Supplied passage:
——

YABU. How can you not love Pink Floyd? Whose music must surely rank among the most female-friendly music of all time. Why there are hardly any males in their fanbase.

OrmRenewed · 24/03/2010 10:04

May I direct those who say 'you can clothes in all colours for girls' to this page? Yes there are other colours but they tend to be a bit 'girly' - you rarely see a lovely bright green or blue.

Now I know many may have a choice about where they shop and may find delightful little quirky boutiques. But many can't. And this is the sort of thing that many parents face when they try to buy clothing for their daughters. Peacocks is offensively pink. Adams used to be a symphony in pink and lilac - and clothes of other colours that co-oridnated with pink or lilac

Thank god for Gap!

claig · 24/03/2010 10:27

Pink is a great colour.
I am a big fifties music fan, love the jive, lindy hop etc.
There are tons of fifties songs all about pink cadillacs. It was the status symbol that everybody aspired to in those days. Presley had a pink cadillac, and it was a car that men wanted. Presley wore pink jackets as did many of the other male rockers.
www.youtube.com/watch?v=gfK4K4P_W90

Bonsoir · 24/03/2010 10:33

Oh really. Liking or not liking pink has nothing whatsoever to do with feminism.

A debate about pinkness undermines the rightful arguments about feminism.

NinthWave · 24/03/2010 10:42

In a similar vein - I get really wound up by ELC feeling the need to offer a 'pink' version of so many of its toys. Why can't the toy kitchen/teaset/kettle/cash register just be neutral?

Oh yes - because it's a snide way of spinning money out of parents who think that if a toy's not pink, their daughter won't play with it. I can't think of any other explanation.

——

Data excerpts:

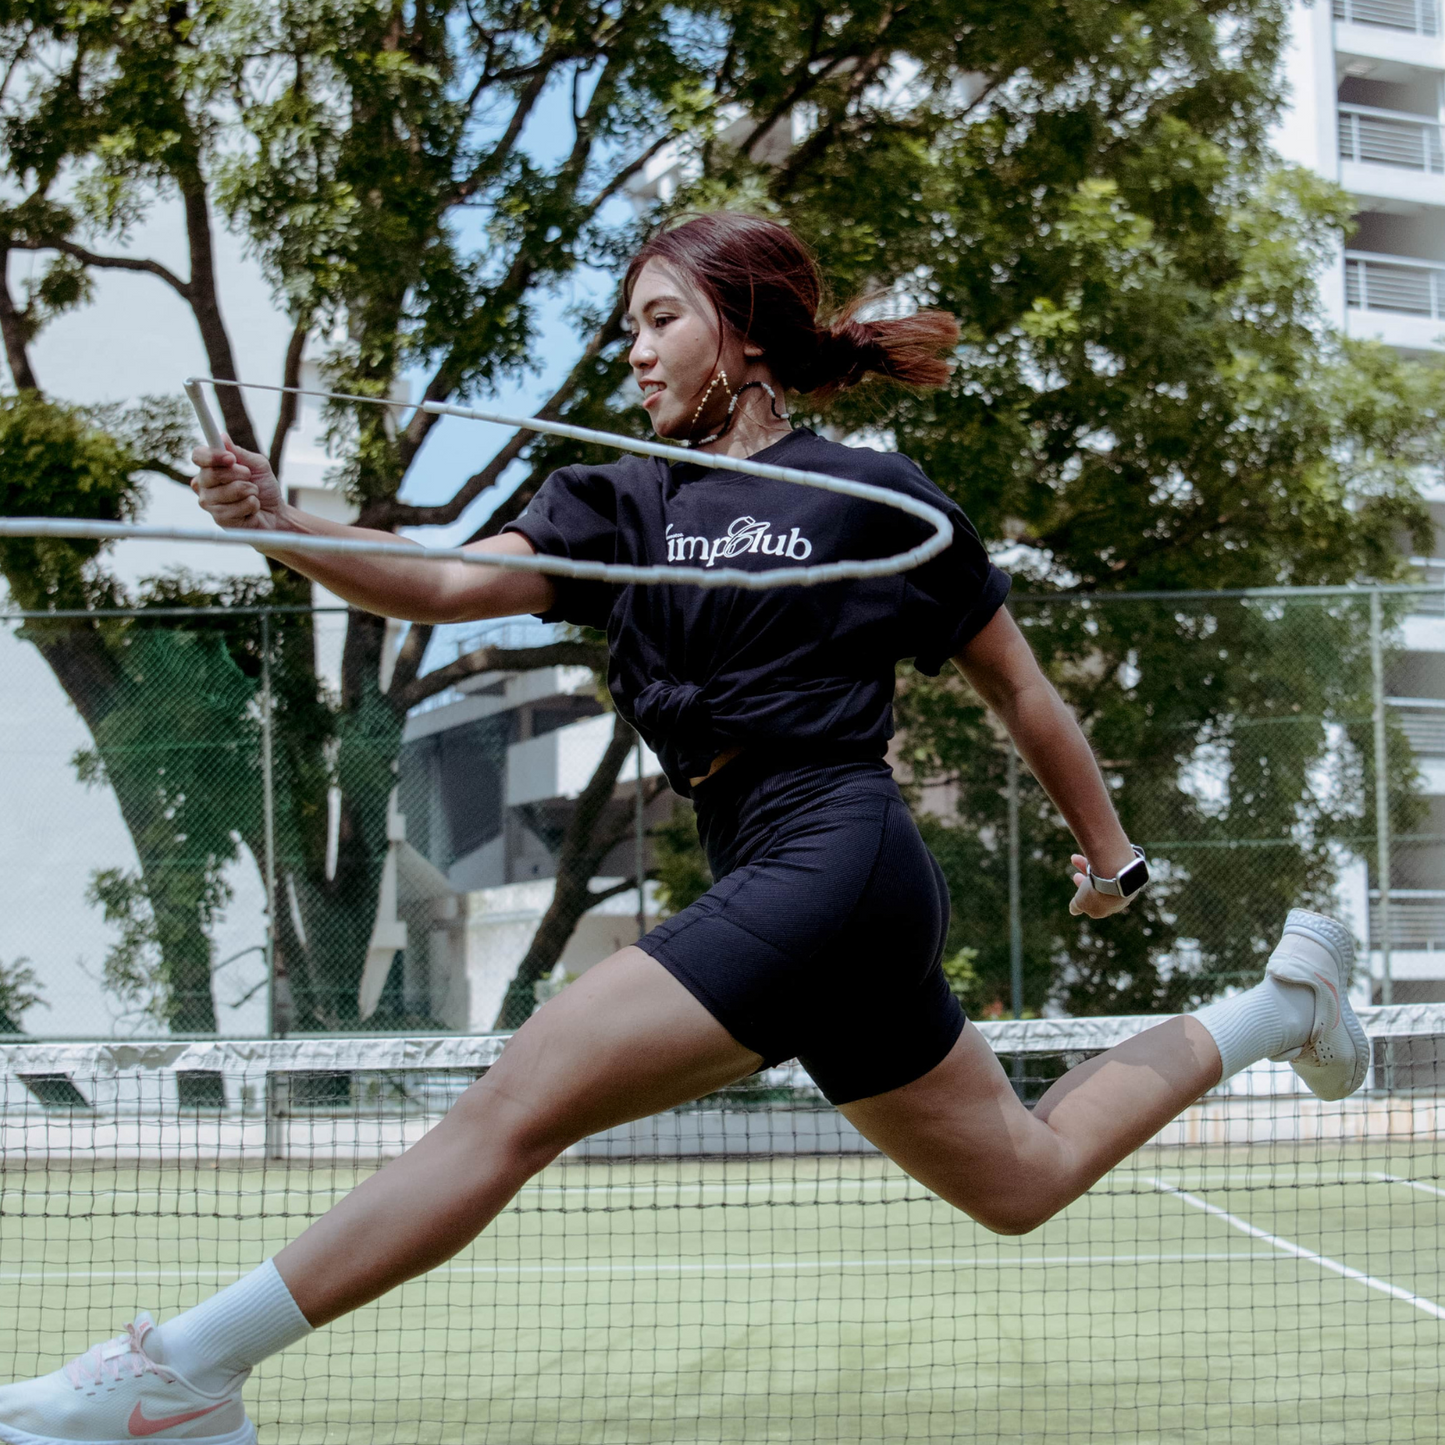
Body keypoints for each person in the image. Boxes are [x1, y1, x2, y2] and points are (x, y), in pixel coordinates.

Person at [0, 212, 1368, 1445]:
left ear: (744, 327)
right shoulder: (625, 498)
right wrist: (283, 526)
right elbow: (429, 583)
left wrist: (1111, 853)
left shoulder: (879, 501)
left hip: (837, 850)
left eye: (659, 319)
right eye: (627, 328)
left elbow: (1020, 689)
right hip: (771, 859)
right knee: (1026, 1176)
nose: (635, 351)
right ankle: (1284, 1010)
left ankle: (182, 1372)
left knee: (517, 1102)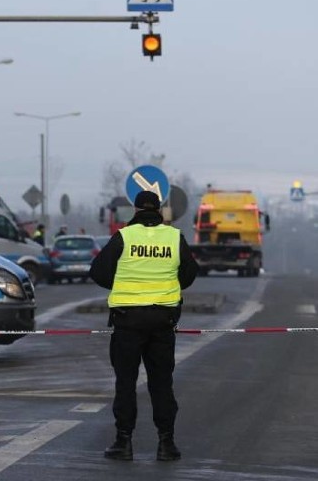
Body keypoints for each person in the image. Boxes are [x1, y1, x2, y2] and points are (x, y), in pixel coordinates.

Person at [89, 190, 198, 462]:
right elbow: (189, 274)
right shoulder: (174, 238)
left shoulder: (124, 237)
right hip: (163, 321)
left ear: (135, 210)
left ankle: (123, 443)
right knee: (162, 383)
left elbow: (98, 271)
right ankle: (167, 444)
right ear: (159, 210)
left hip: (128, 321)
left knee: (126, 383)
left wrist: (123, 283)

——

Things to do:
1/ List the usernames of all the people who posted in the forum thread on pink clothing.
2/ In the forum thread on pink clothing, which shop does OrmRenewed call "offensively pink"?
3/ For each statement, say whether it agrees with the forum thread on pink clothing, and quote the words that decide it.
(a) NinthWave objects to ELC offering pink versions of many of its toys.
(b) Bonsoir holds that liking pink is central to feminism.
(c) claig is a fan of seventies music.
The items are not needed for any of the tasks.

Responses to the exercise:
1/ OrmRenewed, claig, Bonsoir, NinthWave

2/ Peacocks

3/
(a) Yes: "I get really wound up by ELC feeling the need to offer a 'pink' version of so many of its toys."
(b) No: "Liking or not liking pink has nothing whatsoever to do with feminism."
(c) No: "I am a big fifties music fan"